Although recent years witnessed an explosion in applications with a form or another of AI, business applications are still limited to a restricted set. Typical examples of AI solutions for business are in recommender systems for content or products, chatbots to ease customer service, intelligent virtual assistants to facilitate internal communication and workflows, fraud detection, bots to improve customer experience, or programmatic advertising and automated marketing solutions. Industrial sectors also benefit from AI developments mostly through intelligent control systems for industrial assets and processes, predictive maintenance, process monitoring and optimisation, autonomous trucks and other smart assets. Although overwhelming, these examples are only the tip of the iceberg when it comes to what AI can do.

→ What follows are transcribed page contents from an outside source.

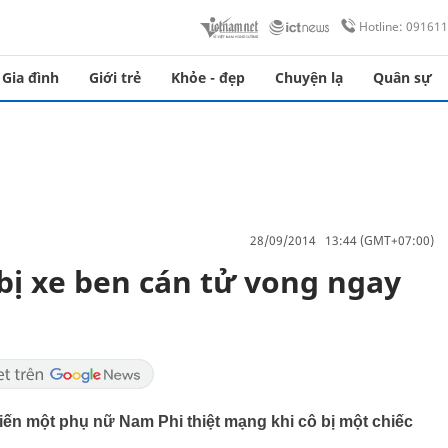
Hotline: 09161
Gia đình
Giới trẻ
Khỏe - đẹp
Chuyện lạ
Quân sự
28/09/2014 13:44 (GMT+07:00)
ị xe ben cán tử vong ngay
hiến một phụ nữ Nam Phi thiệt mạng khi cô bị một chiếc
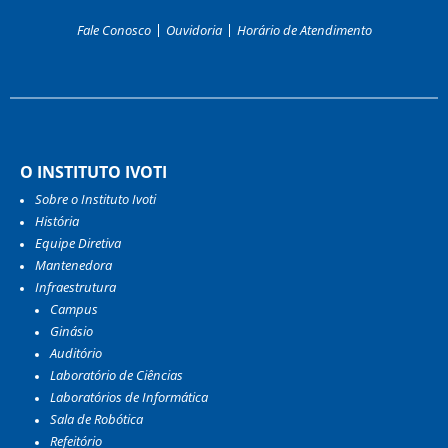
Fale Conosco
Ouvidoria
Horário de Atendimento
O INSTITUTO IVOTI
Sobre o Instituto Ivoti
História
Equipe Diretiva
Mantenedora
Infraestrutura
Campus
Ginásio
Auditório
Laboratório de Ciências
Laboratórios de Informática
Sala de Robótica
Refeitório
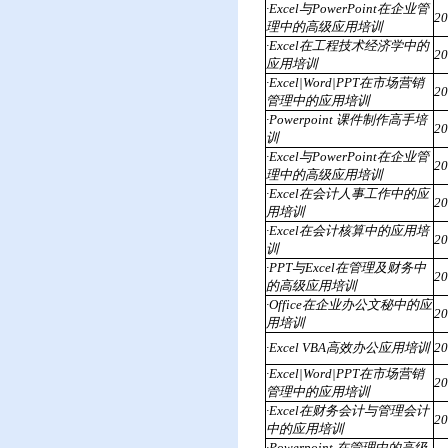
·Excel与PowerPoint在企业管
2
理中的高级应用培训
·Excel在工程技术经济学中的
2
应用培训
·Excel|Word|PPT在市场营销
2
管理中的应用培训
·Powerpoint 课件制作高手培
2
训
·Excel与PowerPoint在企业管
2
理中的高级应用培训
·Excel在会计人事工作中的应
2
用培训
·Excel在会计核算中的应用培
2
训
·PPT与Excel在管理及财务中
2
的高级应用培训
·Office在企业办公文秘中的应
2
用培训
·Excel VBA高效办公应用培训
2
·Excel|Word|PPT在市场营销
2
管理中的应用培训
·Excel在财务会计与管理会计
2
中的应用培训
·Powerpoint 在管理中的高级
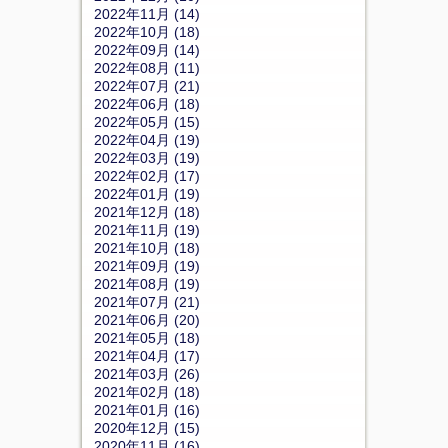
2022年11月 (14)
2022年10月 (18)
2022年09月 (14)
2022年08月 (11)
2022年07月 (21)
2022年06月 (18)
2022年05月 (15)
2022年04月 (19)
2022年03月 (19)
2022年02月 (17)
2022年01月 (19)
2021年12月 (18)
2021年11月 (19)
2021年10月 (18)
2021年09月 (19)
2021年08月 (19)
2021年07月 (21)
2021年06月 (20)
2021年05月 (18)
2021年04月 (17)
2021年03月 (26)
2021年02月 (18)
2021年01月 (16)
2020年12月 (15)
2020年11月 (16)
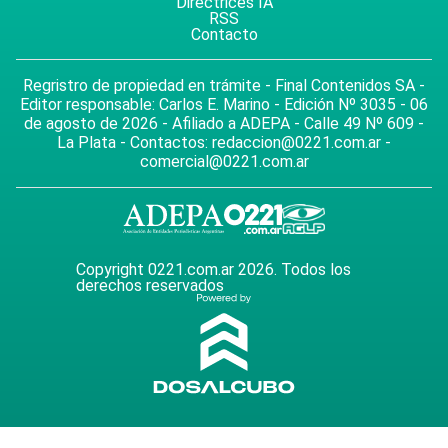
Directrices IA
RSS
Contacto
Regristro de propiedad en trámite - Final Contenidos SA -
Editor responsable: Carlos E. Marino - Edición Nº 3035 - 06
de agosto de 2026 - Afiliado a ADEPA - Calle 49 Nº 609 -
La Plata - Contactos:
redaccion@0221.com.ar
-
comercial@0221.com.ar
Copyright 0221.com.ar 2026. Todos los
derechos reservados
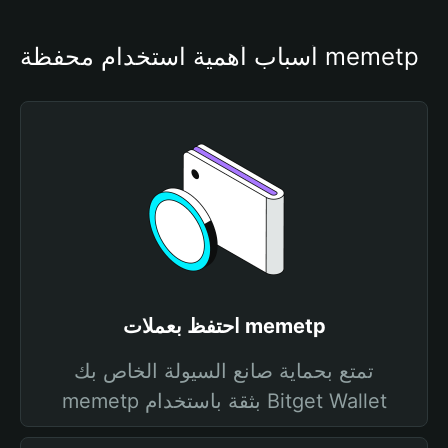
أسباب أهمية استخدام محفظة memetp
احتفظ بعملات memetp
تمتع بحماية صانع السيولة الخاص بك
memetp بثقة باستخدام Bitget Wallet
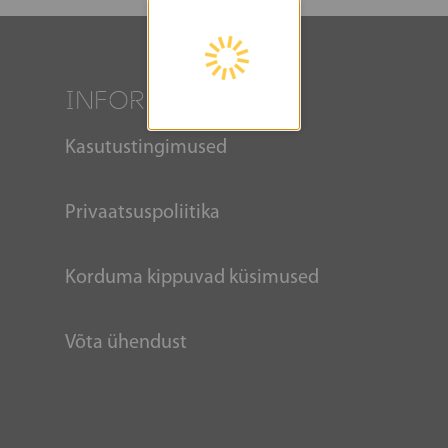
INFORMATSIOON
Kasutustingimused
Privaatsuspoliitika
Korduma kippuvad küsimused
Võta ühendust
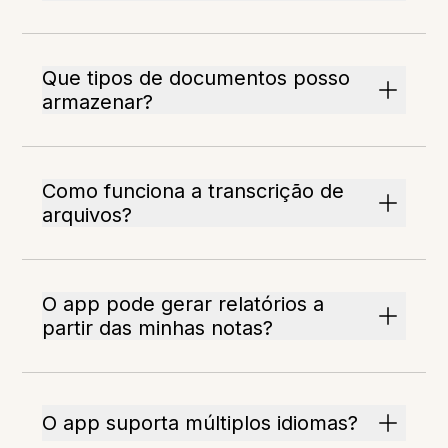
Que tipos de documentos posso
armazenar?
Como funciona a transcrição de
arquivos?
O app pode gerar relatórios a
partir das minhas notas?
O app suporta múltiplos idiomas?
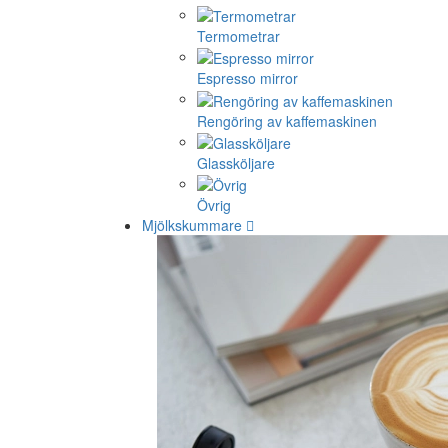
Termometrar
Espresso mirror
Rengöring av kaffemaskinen
Glassköljare
Övrig
Mjölkskummare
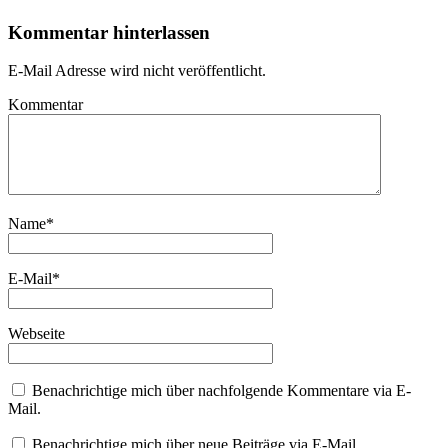
Kommentar hinterlassen
E-Mail Adresse wird nicht veröffentlicht.
Kommentar
Name
*
E-Mail
*
Webseite
Benachrichtige mich über nachfolgende Kommentare via E-
Mail.
Benachrichtige mich über neue Beiträge via E-Mail.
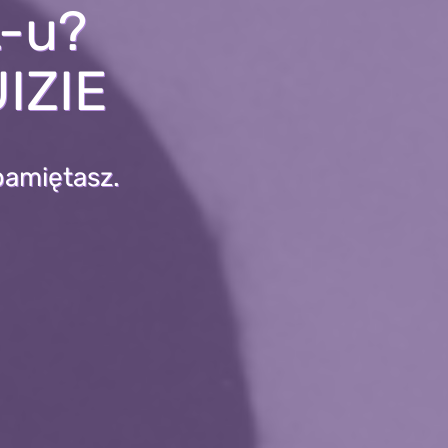
L-u?
IZIE
pamiętasz.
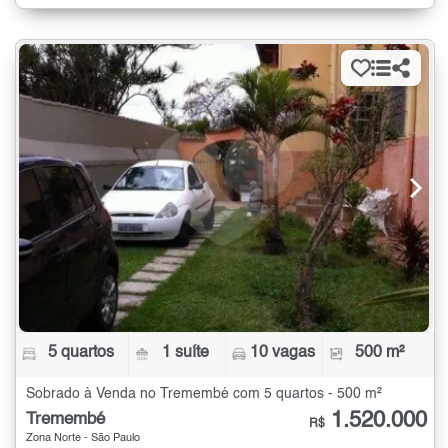
5 quartos
1 suíte
10 vagas
500 m²
Sobrado à Venda no Tremembé com 5 quartos - 500 m²
1.520.000
Tremembé
R$
Zona Norte - São Paulo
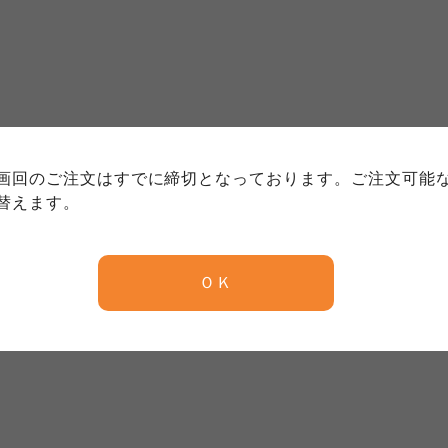
個人情報保護方針について
特定商取引法に基づく表記につい
約款（ご利用規約・ご利用規程）
務委託を受けて、コープきんき事業連合が運営しています。
務委託を受けて、コープきんき事業連合が運営しています。
務委託を受けて、コープきんき事業連合が運営しています。
に各生協の「個人情報保護方針」にもどづいて、コープ事業
画回のご注文はすでに締切となっております。ご注文可能
ご利用ください。なお、クチコミ投稿については、利用約款
く表記について」については各生協のボタンをクリックして
替えます。
協の「個人情報保護方針」については各生協のボタンをクリ
京都生協
ならコープ
ＯＫ
京都生協
ならコープ
京都生協
ならコープ
大阪いずみ市民生協
わかやま市民生協
大阪いずみ市民生協
わかやま市民生協
大阪いずみ市民生協
わかやま市民生協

Most of the applications I mentioned are prime examples of narrow AI. They are designed to resolve specific use cases. Nevertheless, these systems are working, and businesses have reported improvements in efficiency and productivity after adopting them. However, these improvements don’t come for free. Significant drawbacks on the road to broad AI adoption is not technical, but ethical and skills related. In a recent survey from InfoSys, senior business decision makers revealed that they are concerned about the lack of clear ethical standards when it comes to AI. Furthermore, business leaders are worried about the job displacement that AI will cause. However, AI is not just about automating processes and having machines perform human tasks. In reality, as AI adoption increases, new jobs will emerge from robotic and intelligent systems designers and builders to supervisors or other positions where creativity and intuition are essential. In a recent study, PwC study revealed sectors like professional services, science, and education would see a significant rise in the number of jobs available. Sectors, where people are performing repetitive tasks such as manufacturing or transport, will see a drop in jobs. Nevertheless, if people, business, and governments alike invest in the continual development of their employees’ knowledge, especially in STEM subjects and arts knowledge, companies will only have to benefit from adding AI to their workforce.
The future of AI for business is not all gloomy. However, how can companies transition from single, isolated AI solutions to enterprise-wide systems? A solution is to create networks of specific AI solutions and intelligent agents. These agents adapt to their environment and are autonomous. In other words, they continually learn from situations and each other about how to best perform their tasks. Soon, intelligent agents augment the whole enterprise and support employees. As they grow and evolve, these systems become ubiquitous, from internal systems to monitor and control processes to client facing applications and services. Thus, the enterprise backbone shifts from human decision makers to a mix of software or hardware agents performing repetitive tasks and adaptive and autonomous agents augmenting people.